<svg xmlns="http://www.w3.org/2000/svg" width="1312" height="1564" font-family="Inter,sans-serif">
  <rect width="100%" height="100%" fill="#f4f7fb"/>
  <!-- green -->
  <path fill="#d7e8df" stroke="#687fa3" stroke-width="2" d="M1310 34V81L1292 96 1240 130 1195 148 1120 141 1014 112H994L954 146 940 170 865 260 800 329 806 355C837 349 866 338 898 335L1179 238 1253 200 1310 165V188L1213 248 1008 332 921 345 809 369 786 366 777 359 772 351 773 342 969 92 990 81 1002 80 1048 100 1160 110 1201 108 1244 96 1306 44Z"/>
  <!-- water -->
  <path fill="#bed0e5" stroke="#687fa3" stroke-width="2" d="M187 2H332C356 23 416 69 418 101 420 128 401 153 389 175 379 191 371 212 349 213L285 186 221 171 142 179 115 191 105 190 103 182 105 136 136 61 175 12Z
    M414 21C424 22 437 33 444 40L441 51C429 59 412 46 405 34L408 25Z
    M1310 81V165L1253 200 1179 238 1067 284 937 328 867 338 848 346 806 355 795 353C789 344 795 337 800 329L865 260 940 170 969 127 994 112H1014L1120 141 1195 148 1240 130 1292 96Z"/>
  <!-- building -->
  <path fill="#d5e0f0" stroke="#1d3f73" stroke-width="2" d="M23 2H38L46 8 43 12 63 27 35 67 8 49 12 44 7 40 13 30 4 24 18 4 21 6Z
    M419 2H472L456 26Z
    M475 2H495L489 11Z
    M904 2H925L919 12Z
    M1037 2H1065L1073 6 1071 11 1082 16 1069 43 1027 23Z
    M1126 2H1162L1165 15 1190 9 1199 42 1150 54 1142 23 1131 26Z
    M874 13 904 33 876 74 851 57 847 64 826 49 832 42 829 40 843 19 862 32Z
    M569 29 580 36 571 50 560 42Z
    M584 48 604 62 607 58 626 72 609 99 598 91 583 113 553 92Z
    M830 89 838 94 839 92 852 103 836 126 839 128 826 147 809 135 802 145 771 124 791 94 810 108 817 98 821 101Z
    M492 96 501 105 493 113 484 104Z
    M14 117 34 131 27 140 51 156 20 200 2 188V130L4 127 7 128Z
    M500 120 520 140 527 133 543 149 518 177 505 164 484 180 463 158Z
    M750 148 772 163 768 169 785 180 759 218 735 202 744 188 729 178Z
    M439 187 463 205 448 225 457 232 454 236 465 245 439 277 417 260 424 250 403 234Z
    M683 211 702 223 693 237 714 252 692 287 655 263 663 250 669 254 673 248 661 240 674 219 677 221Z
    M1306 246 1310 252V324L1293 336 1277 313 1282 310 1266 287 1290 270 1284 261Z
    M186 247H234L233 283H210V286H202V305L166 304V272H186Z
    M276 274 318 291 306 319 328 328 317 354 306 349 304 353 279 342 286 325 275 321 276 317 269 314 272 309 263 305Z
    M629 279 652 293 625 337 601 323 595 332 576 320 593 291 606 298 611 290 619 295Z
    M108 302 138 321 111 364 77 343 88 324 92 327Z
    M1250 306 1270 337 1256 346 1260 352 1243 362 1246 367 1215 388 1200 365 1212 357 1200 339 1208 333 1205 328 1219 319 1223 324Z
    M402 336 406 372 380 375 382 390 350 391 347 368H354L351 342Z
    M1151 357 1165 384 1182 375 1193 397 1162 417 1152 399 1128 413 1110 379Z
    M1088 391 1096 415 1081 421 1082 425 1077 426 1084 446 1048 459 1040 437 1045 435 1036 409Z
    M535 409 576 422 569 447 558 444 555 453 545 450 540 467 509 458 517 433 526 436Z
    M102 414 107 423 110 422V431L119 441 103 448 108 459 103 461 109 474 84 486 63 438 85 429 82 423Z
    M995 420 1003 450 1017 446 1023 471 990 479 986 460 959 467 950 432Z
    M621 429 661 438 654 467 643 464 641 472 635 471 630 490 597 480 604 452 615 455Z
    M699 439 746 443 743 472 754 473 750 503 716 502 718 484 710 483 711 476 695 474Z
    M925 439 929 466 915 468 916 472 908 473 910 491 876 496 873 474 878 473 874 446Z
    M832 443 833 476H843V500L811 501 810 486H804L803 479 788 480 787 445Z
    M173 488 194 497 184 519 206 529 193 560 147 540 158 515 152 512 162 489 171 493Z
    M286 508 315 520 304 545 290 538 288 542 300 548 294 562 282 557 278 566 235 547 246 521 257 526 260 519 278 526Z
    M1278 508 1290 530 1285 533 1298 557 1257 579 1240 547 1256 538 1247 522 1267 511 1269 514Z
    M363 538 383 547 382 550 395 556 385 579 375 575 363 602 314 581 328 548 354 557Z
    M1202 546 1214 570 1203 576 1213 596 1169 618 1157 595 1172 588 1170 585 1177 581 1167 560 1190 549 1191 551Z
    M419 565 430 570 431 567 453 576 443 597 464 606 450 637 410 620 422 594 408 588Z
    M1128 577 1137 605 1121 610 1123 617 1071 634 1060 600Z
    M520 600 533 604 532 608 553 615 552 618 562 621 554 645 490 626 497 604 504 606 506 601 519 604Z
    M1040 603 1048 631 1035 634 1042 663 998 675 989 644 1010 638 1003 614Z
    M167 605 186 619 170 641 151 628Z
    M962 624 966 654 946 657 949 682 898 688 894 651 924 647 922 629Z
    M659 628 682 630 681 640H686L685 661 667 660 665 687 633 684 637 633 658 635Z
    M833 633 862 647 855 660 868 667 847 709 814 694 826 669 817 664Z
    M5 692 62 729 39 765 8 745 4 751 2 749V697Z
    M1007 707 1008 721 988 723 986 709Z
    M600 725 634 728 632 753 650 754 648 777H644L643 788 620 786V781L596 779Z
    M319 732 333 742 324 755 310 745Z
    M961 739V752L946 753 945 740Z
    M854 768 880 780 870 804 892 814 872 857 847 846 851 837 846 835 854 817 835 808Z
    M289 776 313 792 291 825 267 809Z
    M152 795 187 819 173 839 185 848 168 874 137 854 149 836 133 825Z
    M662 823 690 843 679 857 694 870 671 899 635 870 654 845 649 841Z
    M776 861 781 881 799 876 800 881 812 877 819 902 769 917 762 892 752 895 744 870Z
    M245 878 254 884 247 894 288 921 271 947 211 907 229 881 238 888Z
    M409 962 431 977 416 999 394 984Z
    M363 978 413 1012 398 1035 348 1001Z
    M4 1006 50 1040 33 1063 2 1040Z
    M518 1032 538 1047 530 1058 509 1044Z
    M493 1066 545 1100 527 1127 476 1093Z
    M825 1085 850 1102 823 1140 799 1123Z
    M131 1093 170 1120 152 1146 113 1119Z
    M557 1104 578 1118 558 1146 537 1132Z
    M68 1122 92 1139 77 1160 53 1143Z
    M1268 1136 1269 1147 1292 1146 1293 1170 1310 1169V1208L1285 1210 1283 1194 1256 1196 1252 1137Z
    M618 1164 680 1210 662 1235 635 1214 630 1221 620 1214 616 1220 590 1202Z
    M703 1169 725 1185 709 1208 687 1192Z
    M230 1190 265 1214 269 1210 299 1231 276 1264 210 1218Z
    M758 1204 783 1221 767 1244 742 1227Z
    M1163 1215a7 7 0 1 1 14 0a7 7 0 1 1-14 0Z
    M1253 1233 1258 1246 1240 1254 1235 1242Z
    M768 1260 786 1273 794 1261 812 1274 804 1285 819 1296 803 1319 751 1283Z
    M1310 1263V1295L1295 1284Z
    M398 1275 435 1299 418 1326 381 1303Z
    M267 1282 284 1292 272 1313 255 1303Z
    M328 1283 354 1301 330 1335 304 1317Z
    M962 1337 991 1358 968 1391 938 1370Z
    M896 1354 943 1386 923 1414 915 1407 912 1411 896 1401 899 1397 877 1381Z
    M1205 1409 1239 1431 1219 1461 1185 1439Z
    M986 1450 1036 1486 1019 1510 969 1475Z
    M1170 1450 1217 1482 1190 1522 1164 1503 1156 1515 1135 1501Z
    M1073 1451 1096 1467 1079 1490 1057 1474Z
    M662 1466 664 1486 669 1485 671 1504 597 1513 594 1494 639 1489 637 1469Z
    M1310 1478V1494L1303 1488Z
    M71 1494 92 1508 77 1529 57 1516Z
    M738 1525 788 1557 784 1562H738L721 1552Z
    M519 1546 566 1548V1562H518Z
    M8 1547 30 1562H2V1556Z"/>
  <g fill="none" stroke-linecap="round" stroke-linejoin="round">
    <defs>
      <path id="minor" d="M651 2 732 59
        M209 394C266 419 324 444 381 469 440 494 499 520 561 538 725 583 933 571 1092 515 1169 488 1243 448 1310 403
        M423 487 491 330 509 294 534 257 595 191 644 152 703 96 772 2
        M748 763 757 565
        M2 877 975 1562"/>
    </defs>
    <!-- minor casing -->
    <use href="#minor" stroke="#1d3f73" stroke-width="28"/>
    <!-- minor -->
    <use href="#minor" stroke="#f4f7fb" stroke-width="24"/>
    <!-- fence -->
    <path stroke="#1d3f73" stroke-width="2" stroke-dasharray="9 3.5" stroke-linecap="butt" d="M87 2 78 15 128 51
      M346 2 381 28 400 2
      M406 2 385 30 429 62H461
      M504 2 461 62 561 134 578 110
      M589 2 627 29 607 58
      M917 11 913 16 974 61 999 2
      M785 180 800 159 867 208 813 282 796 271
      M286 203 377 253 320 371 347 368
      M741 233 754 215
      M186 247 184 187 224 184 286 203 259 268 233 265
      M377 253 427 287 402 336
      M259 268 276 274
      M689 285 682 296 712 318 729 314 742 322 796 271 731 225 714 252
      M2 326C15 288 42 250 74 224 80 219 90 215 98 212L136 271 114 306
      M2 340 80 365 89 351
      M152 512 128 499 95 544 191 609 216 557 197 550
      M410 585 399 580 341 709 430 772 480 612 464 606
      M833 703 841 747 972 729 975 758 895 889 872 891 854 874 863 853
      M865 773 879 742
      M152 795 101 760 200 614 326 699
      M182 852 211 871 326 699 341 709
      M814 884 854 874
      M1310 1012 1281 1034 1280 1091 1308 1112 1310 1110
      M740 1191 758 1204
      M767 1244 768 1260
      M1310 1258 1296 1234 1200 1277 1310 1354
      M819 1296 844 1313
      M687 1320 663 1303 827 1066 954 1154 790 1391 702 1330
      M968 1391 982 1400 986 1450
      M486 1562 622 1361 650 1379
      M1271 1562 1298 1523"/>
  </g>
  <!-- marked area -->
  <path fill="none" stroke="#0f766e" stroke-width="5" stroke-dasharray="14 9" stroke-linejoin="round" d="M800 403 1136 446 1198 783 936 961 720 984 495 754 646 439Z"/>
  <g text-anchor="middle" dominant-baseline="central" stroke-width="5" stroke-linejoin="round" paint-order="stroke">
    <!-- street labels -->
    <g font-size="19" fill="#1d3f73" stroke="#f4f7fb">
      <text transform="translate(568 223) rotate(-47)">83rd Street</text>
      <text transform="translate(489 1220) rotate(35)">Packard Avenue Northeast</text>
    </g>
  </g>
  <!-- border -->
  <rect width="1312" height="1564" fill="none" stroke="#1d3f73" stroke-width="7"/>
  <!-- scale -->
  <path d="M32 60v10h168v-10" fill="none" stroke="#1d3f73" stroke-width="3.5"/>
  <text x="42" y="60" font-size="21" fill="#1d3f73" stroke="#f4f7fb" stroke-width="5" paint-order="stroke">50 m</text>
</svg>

┄┄┄┄┄┄┄┄┄┄

- [Exercise brief] From the line containing "M962 1337 991 1358 968 1391 938 1370Z" down to the line containing "78 15 128 51" in the material above, reproduce every line exactly, including the two end lines.

- [Expected answer]
    M962 1337 991 1358 968 1391 938 1370Z
    M896 1354 943 1386 923 1414 915 1407 912 1411 896 1401 899 1397 877 1381Z
    M1205 1409 1239 1431 1219 1461 1185 1439Z
    M986 1450 1036 1486 1019 1510 969 1475Z
    M1170 1450 1217 1482 1190 1522 1164 1503 1156 1515 1135 1501Z
    M1073 1451 1096 1467 1079 1490 1057 1474Z
    M662 1466 664 1486 669 1485 671 1504 597 1513 594 1494 639 1489 637 1469Z
    M1310 1478V1494L1303 1488Z
    M71 1494 92 1508 77 1529 57 1516Z
    M738 1525 788 1557 784 1562H738L721 1552Z
    M519 1546 566 1548V1562H518Z
    M8 1547 30 1562H2V1556Z"/>
  <g fill="none" stroke-linecap="round" stroke-linejoin="round">
    <defs>
      <path id="minor" d="M651 2 732 59
        M209 394C266 419 324 444 381 469 440 494 499 520 561 538 725 583 933 571 1092 515 1169 488 1243 448 1310 403
        M423 487 491 330 509 294 534 257 595 191 644 152 703 96 772 2
        M748 763 757 565
        M2 877 975 1562"/>
    </defs>
    <!-- minor casing -->
    <use href="#minor" stroke="#1d3f73" stroke-width="28"/>
    <!-- minor -->
    <use href="#minor" stroke="#f4f7fb" stroke-width="24"/>
    <!-- fence -->
    <path stroke="#1d3f73" stroke-width="2" stroke-dasharray="9 3.5" stroke-linecap="butt" d="M87 2 78 15 128 51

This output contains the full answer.